Standing in a queue, Ammar-i-Azam, who is studying film, mentioned that the family’s encouragement to vote as a means “to bring about change in this country” further fuelled his decision to come here.

Huzaifa and Suhaib, two friends, also said they had come to vote for the PTI and despite ‘fears’ that there would be ‘rigging’, they said they wanted to vote for Imran Khan.

Similarly, another young boy, also a first-time voter who was voting for the PTI said that although his leader [Imran Khan] was in jail, it made no difference for him and he would still vote for PTI candidates.

Similarly, Ali Faisal, an engineering student, highlighted the prevailing circumstances as his impetus to cast his vote. He opted for Jamaat-i-Islami for the provincial seat and the PTI-backed independent candidate in the national assembly seat.

Young Mariam was roaming around in a polling station at Surjani Town with her elderly mother because they were having issues finding exactly which room they had to cast their vote in. She, too, was casting her vote for the first time, and said that although there were doubts and uncertainty over the fairness of elections, it was still her responsibility to go out and vote and the rest was up to the fate.

Whereas two teenage sisters casting their votes for the first time at the polling station in North Nazimabad’s Shipowners’ Government College said they were feeling good after casting their vote, adding that the process was easy and interesting.

Zaryab from Gulshan-i-Iqbal said casting vote was very important for bringing forward the right people and he believed that election results would be fair.

While Anas, who had come to Bufferzone’s government college to cast his vote, said unlike the previous election, he was not much hopeful that elections would be totally fair.

However, some had to face certain hurdles as well.

Accompanied by his father, 22-year-old Mustafa had come from Baloch Colony to Soldier Bazaar to cast his first vote. He lamented the issue of his vote not being registered in his residential area.

Facing similar hurdles in a polling station of NA-240 (South), Nauman Afzan travelled from Aram Bagh to Kharadar to cast his vote, criticising that the ‘system is making every possible effort to keep a certain man away from the electoral process’.

However, not all young voters shared the same enthusiasm. There were also those who appeared disillusioned with the political landscape, citing corruption and inefficiency as deterrents to voters’ participation.

Young at heart — it’s never too late to start

Roohi Shuja, who had come to vote at the ABSA College for the Deaf in Phase 2 extension, which falls under the NA-241, was voting for the first time even though she could not exactly be called 18 years of age.

Roohi was there with her son, daughter, daughter-in-law and granddaughter.

Asked what was her motivation to finally turn into a voter after all these years, she just shrugged and said: “Just time pass.
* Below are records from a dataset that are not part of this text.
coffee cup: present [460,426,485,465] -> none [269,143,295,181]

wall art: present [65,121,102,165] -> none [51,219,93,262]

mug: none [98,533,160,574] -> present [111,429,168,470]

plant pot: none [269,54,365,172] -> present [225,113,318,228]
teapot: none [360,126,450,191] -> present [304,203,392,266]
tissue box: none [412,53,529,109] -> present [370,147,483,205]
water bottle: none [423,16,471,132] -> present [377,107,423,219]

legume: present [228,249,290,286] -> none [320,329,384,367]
I was getting bored so I thought about voting this time.”

Roohi’s son Syed Rashaan said that the main push for his mother to finally vote came in the form of a phone call from his maternal uncle Nadeem Khan one night before. “He himself cannot vote because he is in Japan. The last time he voted was back in the 1990s,” the young man laughed.
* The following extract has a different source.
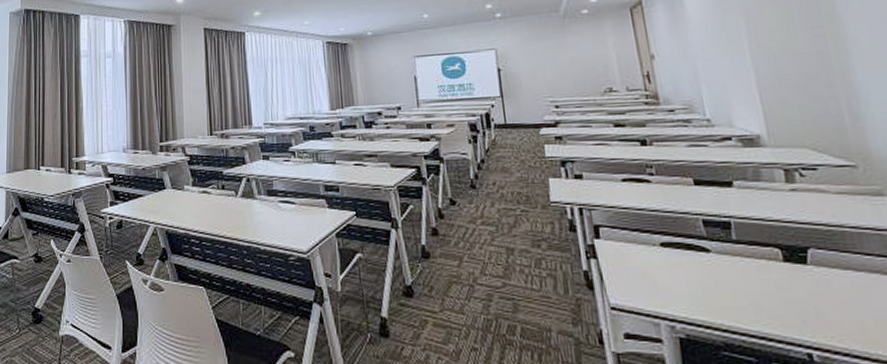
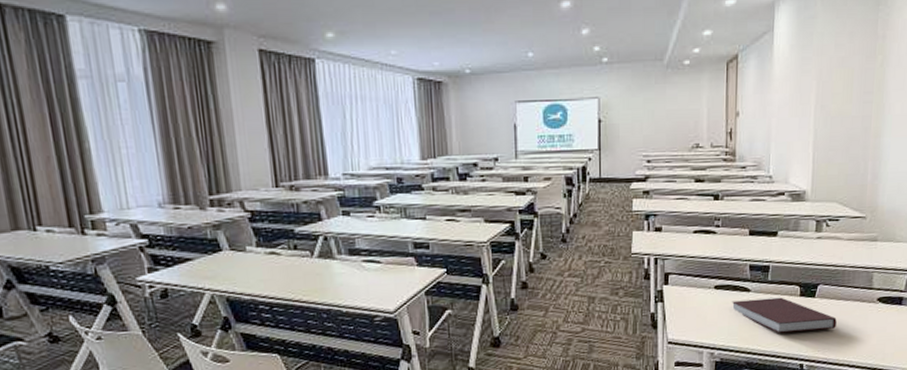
notebook: none [686,261,852,308] -> present [731,297,837,333]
At the Nixor College polling station in DHA Phase 6, Nawal Aziz and younger brother Hamdan ul Aziz were voting for the first time in their lives.

Nawal said that she did her research before coming to vote. “I studied the manifestos of different parties before coming to my decision,” she said.

“And she also enlightened me,” the brother added.

At a Gizri polling station, Ranjeeta was proud to inform that she was also voting for the first time in her life. “And I’m so glad that I am going to help Imran Khan with my first vote,” she spilled the beans.

Also at the same polling station was 23-year-old Sharmin Shaikh, who also admitted to voting for the first time. “I’m late. I should have also voted in 2018. But I will now do the needful at least,” she said.

At a PECHS polling station set up in Government Boys Secondary School under the NA-238 and PS-132 constituencies, one ran into Fazilat Jahan, who had covered her head with a bright a red scarf and had a Pakistan flag draped over her shoulders. “Do you even need to ask who I am going to vote for?” The first-time voter smiled.